* [REQUIREMENT]:
Only the lines holding "Шкільний" are wanted. Copy every one from the records below.

* [EXCERPTED RECORDS]:
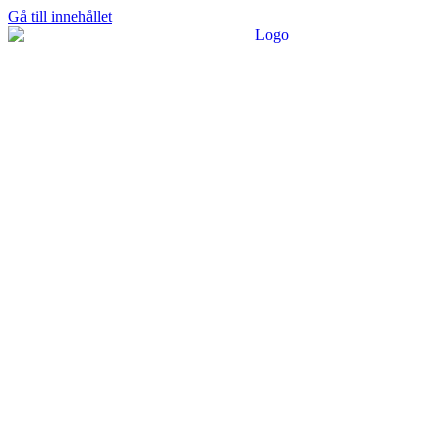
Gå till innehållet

==

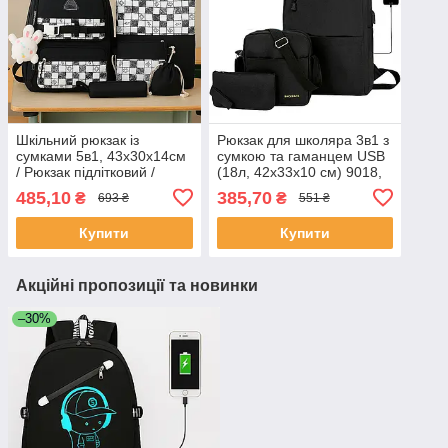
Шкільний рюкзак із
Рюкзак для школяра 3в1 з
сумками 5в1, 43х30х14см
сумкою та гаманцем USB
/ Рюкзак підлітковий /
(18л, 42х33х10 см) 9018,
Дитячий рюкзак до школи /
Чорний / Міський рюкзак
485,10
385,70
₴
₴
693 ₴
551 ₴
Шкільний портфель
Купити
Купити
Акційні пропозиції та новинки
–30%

* [SOLUTION TO THIS EXERCISE]:
Шкільний рюкзак із
Шкільний портфель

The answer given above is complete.